| PROBLEM TO WORK ON |
In the article below on religion in Georgia's pre-election politics, copy out the passage from "The Georgian Elections" to "Research Center (UGSPN).", changing "short-term" to "temporary".

| SOURCE TEXT |
Elections 2024

Pre-election Instrumentalization of Religion: Who Is (Not) Fighting Against the Church?

Author: GEObservatory Date: 11 October 2024

The Georgian Elections Observatory (GEO) is a short-term initiative focused on fact-checking pre-election narratives leading up to the crucial parliamentary elections on October 26. What sets this project apart from traditional fact-checking platforms is that it doesn't just address specific claims but examines entire narratives, offering political analysis alongside fact-checking and media analysis. This project is powered by the Fojo Swedish Media Institute in partnership with Investigative Media Lab (IML) and the UG Security, Politicy, & Nationalism Research Center (UGSPN).  
DISCLAIMER: The views expressed in these stories do not necessarily reflect those of the listed organizations. 

 

Another example of right-win populist rhetoric from the Georgian Dream party is its manipulation of religion. The ruling party adopted its role as guardian of the Church ahead of the elections, even proposing an initiative to declare Christianity the state religion. One of the arguments for adopting the law on the transparency of foreign influence was the protection of the Georgian Church and Patriarchate, with the ruling party claiming that non-governmental organizations were working against them.

 

On August 21, the leader and founder of the party, Bidzina Ivanishvili, stated that “the parliamentary elections of October 26 are a kind of referendum, where our fellow citizens must choose… between moral decline and Christian values.”

 

On August 25, Speaker of Parliament Shalva Papuashvili remarked, “It is obvious how much financial and human resources are being spent in the fight against faith, traditions, and national identity. How fiercely they battle against the church.… Do we pray in our shrines, or do we worship the gods of others?”

| DATASET ENTRIES |
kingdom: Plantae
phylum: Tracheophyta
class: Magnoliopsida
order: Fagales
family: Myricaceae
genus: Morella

| REPLY TO THE EXERCISE |
The Georgian Elections Observatory (GEO) is a temporary initiative focused on fact-checking pre-election narratives leading up to the crucial parliamentary elections on October 26. What sets this project apart from traditional fact-checking platforms is that it doesn't just address specific claims but examines entire narratives, offering political analysis alongside fact-checking and media analysis. This project is powered by the Fojo Swedish Media Institute in partnership with Investigative Media Lab (IML) and the UG Security, Politicy, & Nationalism Research Center (UGSPN).